Your assignment: Please edit the records below by replacing "Rafa-Js" with "Renan Berton", leaving everything else unchanged. Leave the pictures out of your answer.

Provided records:

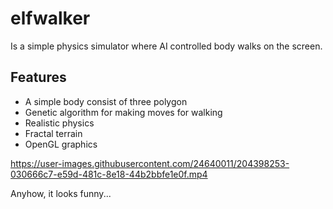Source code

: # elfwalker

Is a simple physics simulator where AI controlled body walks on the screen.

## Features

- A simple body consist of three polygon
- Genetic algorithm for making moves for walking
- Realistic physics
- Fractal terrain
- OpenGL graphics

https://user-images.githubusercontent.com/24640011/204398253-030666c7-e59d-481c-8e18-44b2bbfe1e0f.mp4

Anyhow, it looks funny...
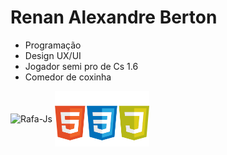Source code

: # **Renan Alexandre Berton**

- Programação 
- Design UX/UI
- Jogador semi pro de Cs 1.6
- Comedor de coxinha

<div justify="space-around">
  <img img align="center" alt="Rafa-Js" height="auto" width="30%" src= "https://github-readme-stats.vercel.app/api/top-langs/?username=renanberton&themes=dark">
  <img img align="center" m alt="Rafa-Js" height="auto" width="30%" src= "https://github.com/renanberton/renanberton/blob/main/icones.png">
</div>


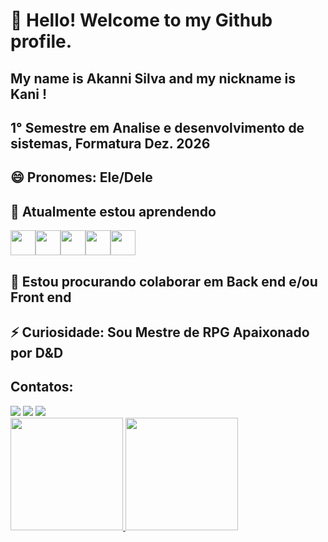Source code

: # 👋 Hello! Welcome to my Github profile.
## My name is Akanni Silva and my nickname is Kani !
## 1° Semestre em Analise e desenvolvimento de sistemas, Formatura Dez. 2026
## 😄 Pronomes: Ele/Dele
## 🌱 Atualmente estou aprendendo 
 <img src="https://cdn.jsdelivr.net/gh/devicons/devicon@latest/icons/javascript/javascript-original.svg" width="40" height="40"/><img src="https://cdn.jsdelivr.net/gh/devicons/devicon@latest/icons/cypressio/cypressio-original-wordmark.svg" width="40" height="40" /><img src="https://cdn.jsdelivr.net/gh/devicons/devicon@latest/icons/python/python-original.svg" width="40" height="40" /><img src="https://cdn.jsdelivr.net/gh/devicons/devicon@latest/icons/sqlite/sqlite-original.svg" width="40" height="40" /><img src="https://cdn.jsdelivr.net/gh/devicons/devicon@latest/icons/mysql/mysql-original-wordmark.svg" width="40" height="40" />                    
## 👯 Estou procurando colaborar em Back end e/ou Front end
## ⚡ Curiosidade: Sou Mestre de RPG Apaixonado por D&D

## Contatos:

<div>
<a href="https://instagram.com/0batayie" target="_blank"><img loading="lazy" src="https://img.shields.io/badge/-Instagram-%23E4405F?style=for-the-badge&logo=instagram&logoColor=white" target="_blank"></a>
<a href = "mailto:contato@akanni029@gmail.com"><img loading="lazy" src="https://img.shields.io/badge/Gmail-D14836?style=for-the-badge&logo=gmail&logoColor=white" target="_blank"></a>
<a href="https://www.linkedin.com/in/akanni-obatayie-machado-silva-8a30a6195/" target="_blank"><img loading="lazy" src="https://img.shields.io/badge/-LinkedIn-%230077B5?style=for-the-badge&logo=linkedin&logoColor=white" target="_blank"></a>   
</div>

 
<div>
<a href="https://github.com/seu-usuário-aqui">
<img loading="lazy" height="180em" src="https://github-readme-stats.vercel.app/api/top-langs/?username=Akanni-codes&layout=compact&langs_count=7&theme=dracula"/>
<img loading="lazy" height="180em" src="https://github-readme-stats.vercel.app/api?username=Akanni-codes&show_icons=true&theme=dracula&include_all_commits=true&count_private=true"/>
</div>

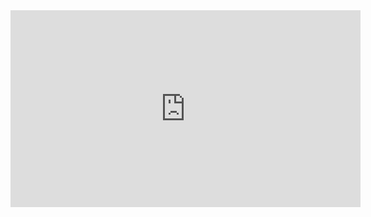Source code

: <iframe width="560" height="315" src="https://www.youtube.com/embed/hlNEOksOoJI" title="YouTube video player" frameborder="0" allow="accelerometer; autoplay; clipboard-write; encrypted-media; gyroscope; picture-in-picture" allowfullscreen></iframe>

Answer section:
Source code

: # elfwalker

Is a simple physics simulator where AI controlled body walks on the screen.

## Features

- A simple body consist of three polygon
- Genetic algorithm for making moves for walking
- Realistic physics
- Fractal terrain
- OpenGL graphics

https://user-images.githubusercontent.com/24640011/204398253-030666c7-e59d-481c-8e18-44b2bbfe1e0f.mp4

Anyhow, it looks funny...
Source code

: # **Renan Alexandre Berton**

- Programação 
- Design UX/UI
- Jogador semi pro de Cs 1.6
- Comedor de coxinha

<div justify="space-around">
  <img img align="center" alt="Renan Berton" height="auto" width="30%" src= "https://github-readme-stats.vercel.app/api/top-langs/?username=renanberton&themes=dark">
  <img img align="center" m alt="Renan Berton" height="auto" width="30%" src= "https://github.com/renanberton/renanberton/blob/main/icones.png">
</div>


Source code

: # 👋 Hello! Welcome to my Github profile.
## My name is Akanni Silva and my nickname is Kani !
## 1° Semestre em Analise e desenvolvimento de sistemas, Formatura Dez. 2026
## 😄 Pronomes: Ele/Dele
## 🌱 Atualmente estou aprendendo 
 <img src="https://cdn.jsdelivr.net/gh/devicons/devicon@latest/icons/javascript/javascript-original.svg" width="40" height="40"/><img src="https://cdn.jsdelivr.net/gh/devicons/devicon@latest/icons/cypressio/cypressio-original-wordmark.svg" width="40" height="40" /><img src="https://cdn.jsdelivr.net/gh/devicons/devicon@latest/icons/python/python-original.svg" width="40" height="40" /><img src="https://cdn.jsdelivr.net/gh/devicons/devicon@latest/icons/sqlite/sqlite-original.svg" width="40" height="40" /><img src="https://cdn.jsdelivr.net/gh/devicons/devicon@latest/icons/mysql/mysql-original-wordmark.svg" width="40" height="40" />                    
## 👯 Estou procurando colaborar em Back end e/ou Front end
## ⚡ Curiosidade: Sou Mestre de RPG Apaixonado por D&D

## Contatos:

<div>
<a href="https://instagram.com/0batayie" target="_blank"><img loading="lazy" src="https://img.shields.io/badge/-Instagram-%23E4405F?style=for-the-badge&logo=instagram&logoColor=white" target="_blank"></a>
<a href = "mailto:contato@akanni029@gmail.com"><img loading="lazy" src="https://img.shields.io/badge/Gmail-D14836?style=for-the-badge&logo=gmail&logoColor=white" target="_blank"></a>
<a href="https://www.linkedin.com/in/akanni-obatayie-machado-silva-8a30a6195/" target="_blank"><img loading="lazy" src="https://img.shields.io/badge/-LinkedIn-%230077B5?style=for-the-badge&logo=linkedin&logoColor=white" target="_blank"></a>   
</div>

 
<div>
<a href="https://github.com/seu-usuário-aqui">
<img loading="lazy" height="180em" src="https://github-readme-stats.vercel.app/api/top-langs/?username=Akanni-codes&layout=compact&langs_count=7&theme=dracula"/>
<img loading="lazy" height="180em" src="https://github-readme-stats.vercel.app/api?username=Akanni-codes&show_icons=true&theme=dracula&include_all_commits=true&count_private=true"/>
</div>

Source code

: <iframe width="560" height="315" src="https://www.youtube.com/embed/hlNEOksOoJI" title="YouTube video player" frameborder="0" allow="accelerometer; autoplay; clipboard-write; encrypted-media; gyroscope; picture-in-picture" allowfullscreen></iframe>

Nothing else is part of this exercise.